→ What you will do
Using the data below, restate exactly every line from the one with "Figure 2. Structured" up to and including the one with "TABLE 2 Odds". No picture belongs in it.
(Extracted information Opens)
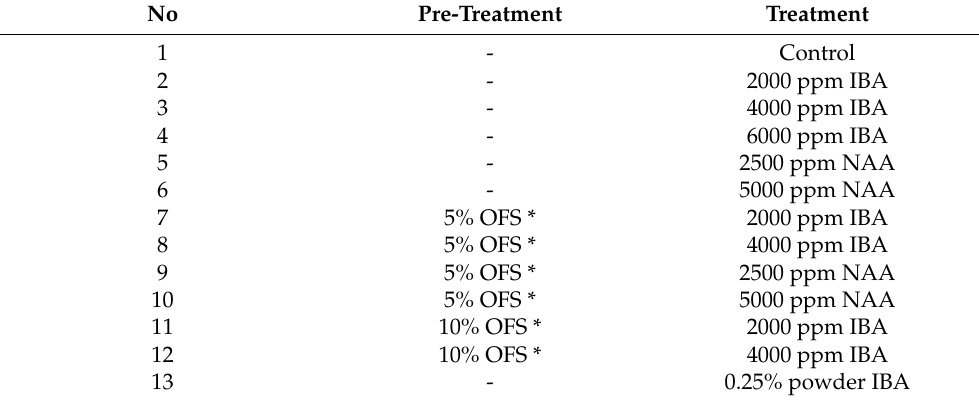
5% OFS * 2500 ppm NAA 5% OFS * 5000 ppm NAA 10% OFS * 2000 ppm IBA 12 10% OFS * 4000 ppm IBA 13 - 0.25% powder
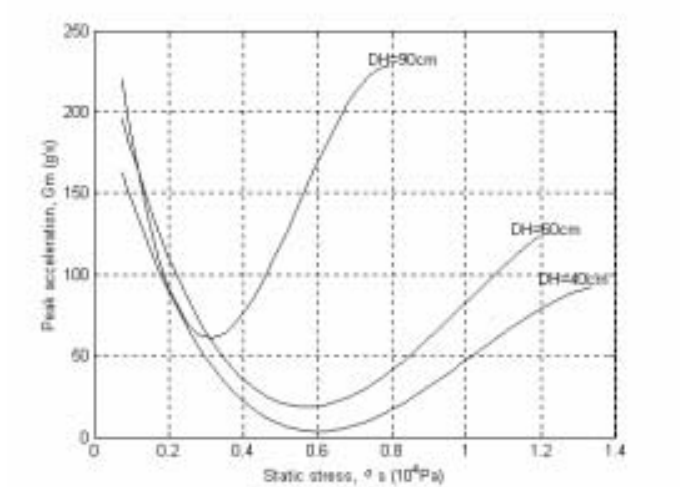
Fig. 6. Dynamic cushion curves of honeycomb paperboard ( T = 30 mm).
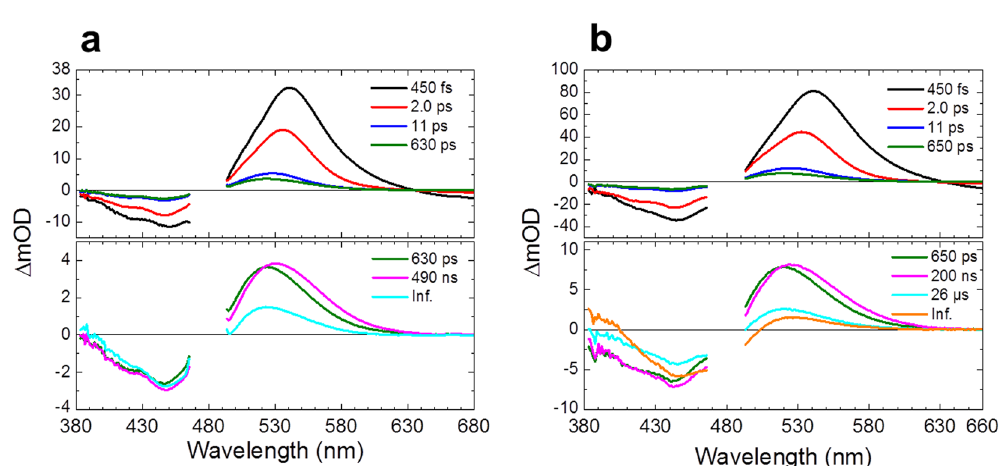
Figure 1. Close-up of the retinal binding pocket of C1C2 13 (PDB ID: 3UG9).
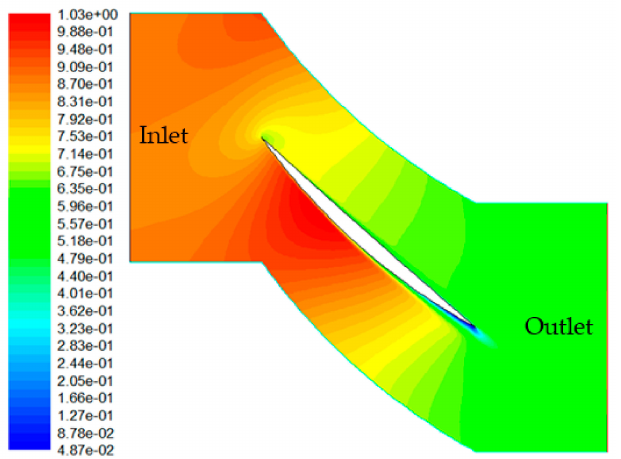
Figure 2. Structured grids on the numerical domain of a blade cascade.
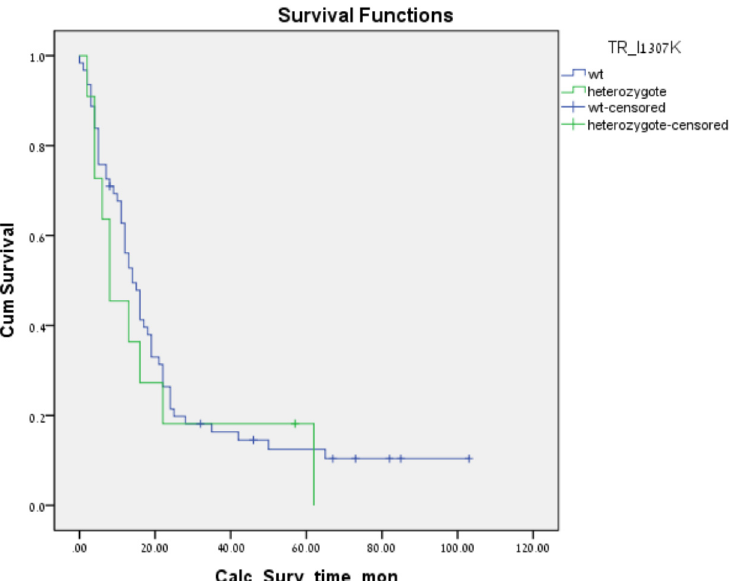
Fig 1. Kaplan-Meir survival curve for APC I1307K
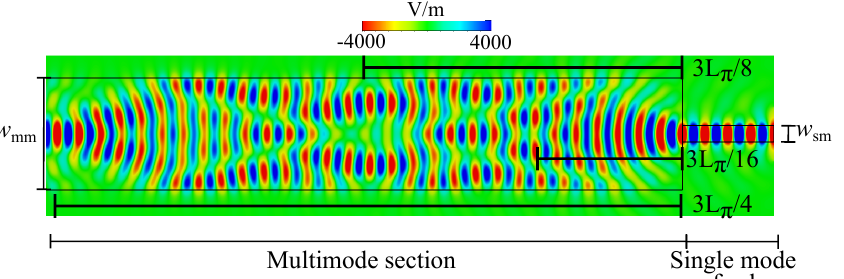
Figure 33. Field distribution in a multimode waveguide centrally fed by a single mode waveguide at 92.5GHz. w sm = 1.8mm, w mm = 12.25mm, ε r = 2.53. Relevant lengths for explicit number of maxima are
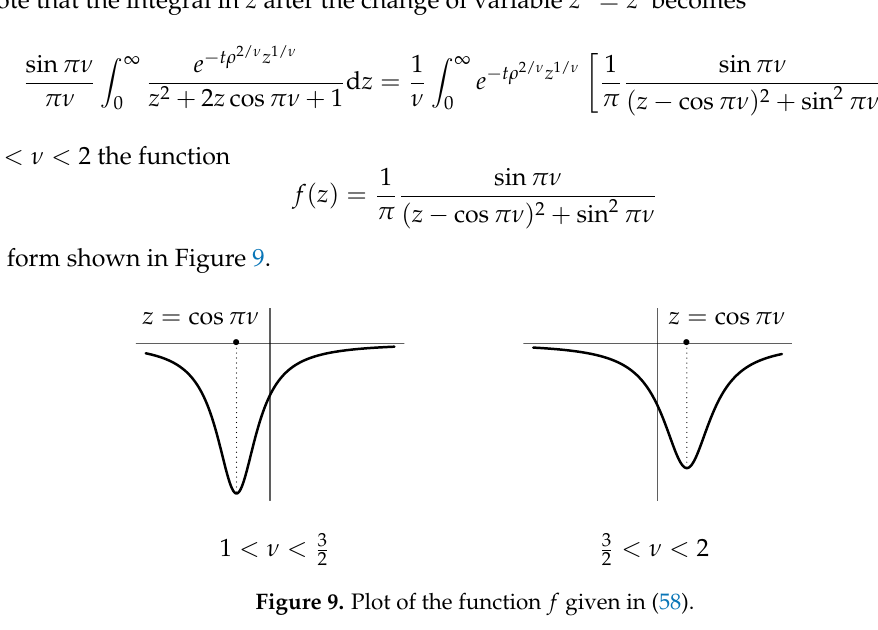
Figure 9. Plot of the function f given in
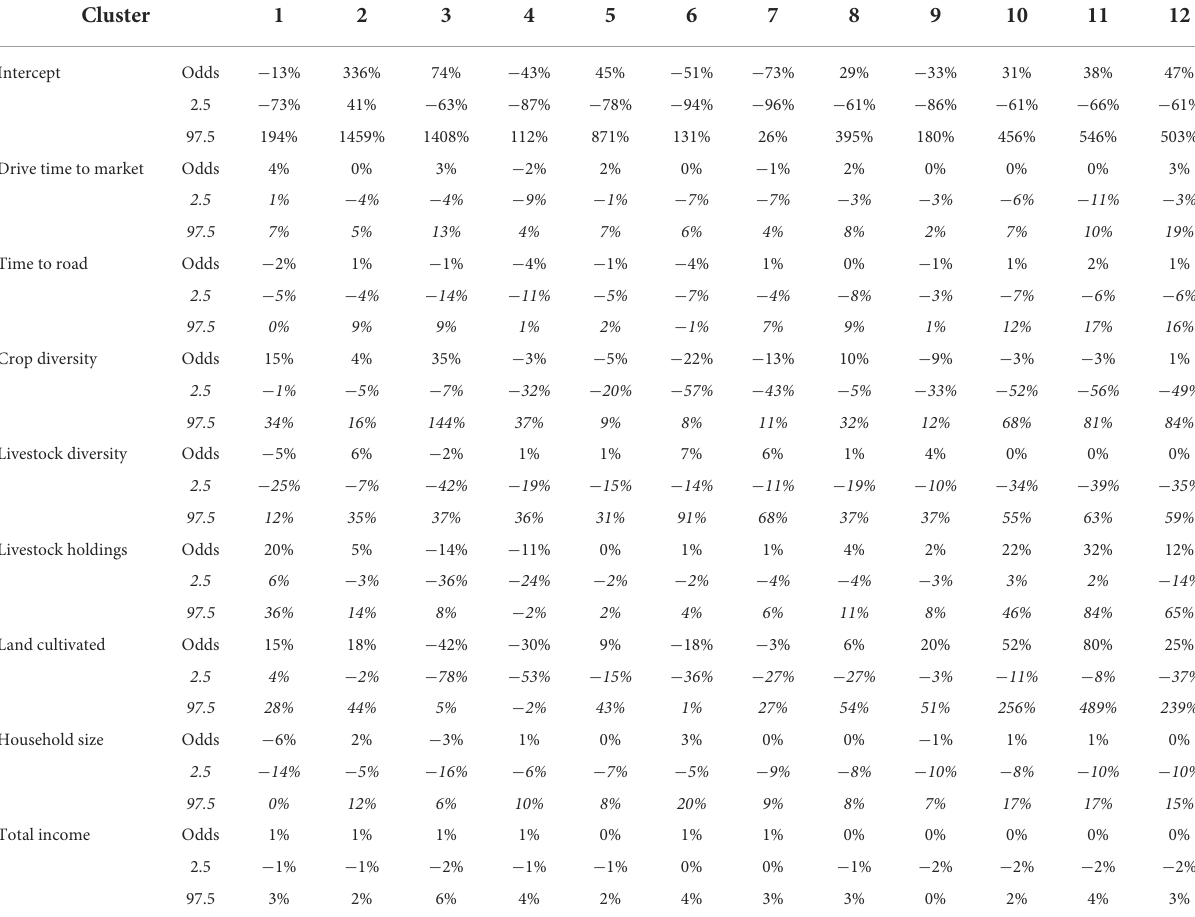
TABLE 2 Odds ratio of the effect of different variables to dietary diversity for each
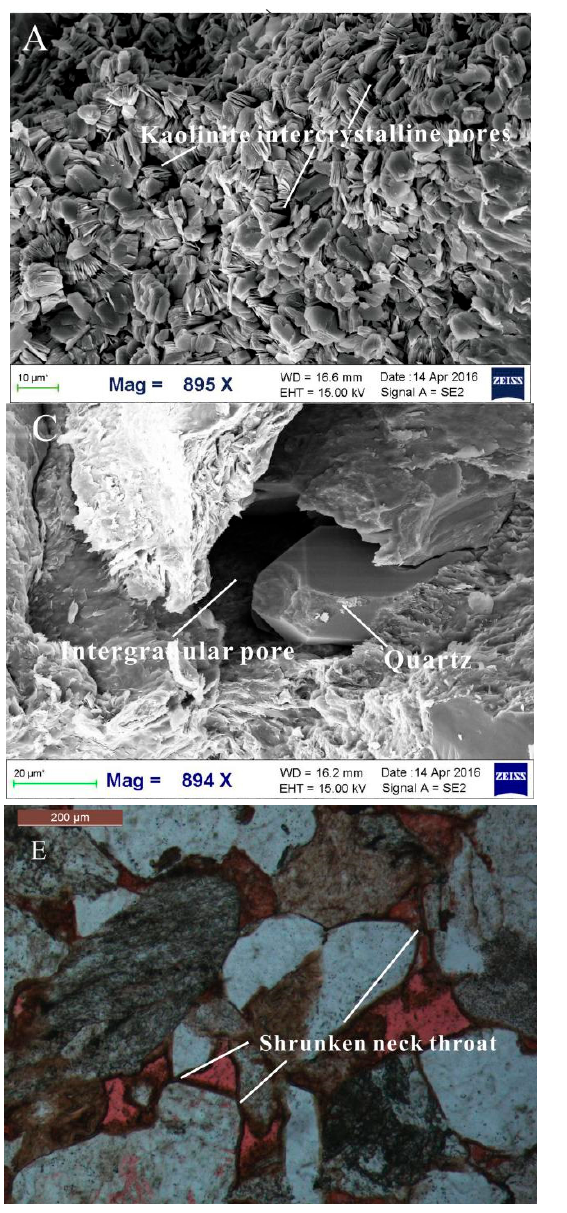
Figure 2. ( A ) Kaolinite intercrystalline pores (Sample No. 10); ( B ) Feldspar dissolved pore, locally developed quartz (Sample No. 8); ( C ) Intergranular pore, locally developed quartz (Sample No. 4); ( D ) Rock fragment dissolution pores (Sample No. 6); ( E ) Shrunken neck throat (Sample No. 1); ( F ) lamellar throat (Sample No. 7). Typical pore and throat types of Chang 8 reservoir. Type II reservoirs have general physical properties. The permeability and porosity on an average across the reservoir are 0.08 × 10 − 3 µ m 2 and 7.63%, respectively. The capillary pressure curve is gentle, with a visible horizontal plateau. The average displacement and median pressures of the reservoir are slightly larger than those of Type I, which are 1.22 and 10.95 MPa, respectively. The average sorting factor is 1.95, and the sorting performance is general. Figure 2C,E reveal that reservoir pores are dominated by residual intergranular holes, feldspar-dissolved pores, a small number of micro pores, and a narrow neck throat. Thus, sample Nos. 1, 4, and 5 belong to this type of reservoir. Nano-CT scanning was then performed on sample No. 1 to observe its pore throat distribution. Figure 3A,B show that the sample contains substantially small pores, a certain amount of large pores distributed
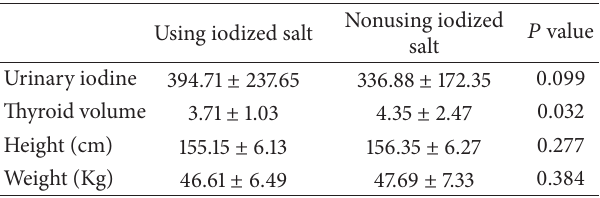
Table 3: Urinary iodine and thyroid volume according to consum- ing ionized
(Extracted information Closes)
→ Exercise output
Figure 2. Structured grids on the numerical domain of a blade cascade.
Fig 1. Kaplan-Meir survival curve for APC I1307K
Figure 33. Field distribution in a multimode waveguide centrally fed by a single mode waveguide at 92.5GHz. w sm = 1.8mm, w mm = 12.25mm, ε r = 2.53. Relevant lengths for explicit number of maxima are
Figure 9. Plot of the function f given in
TABLE 2 Odds ratio of the effect of different variables to dietary diversity for each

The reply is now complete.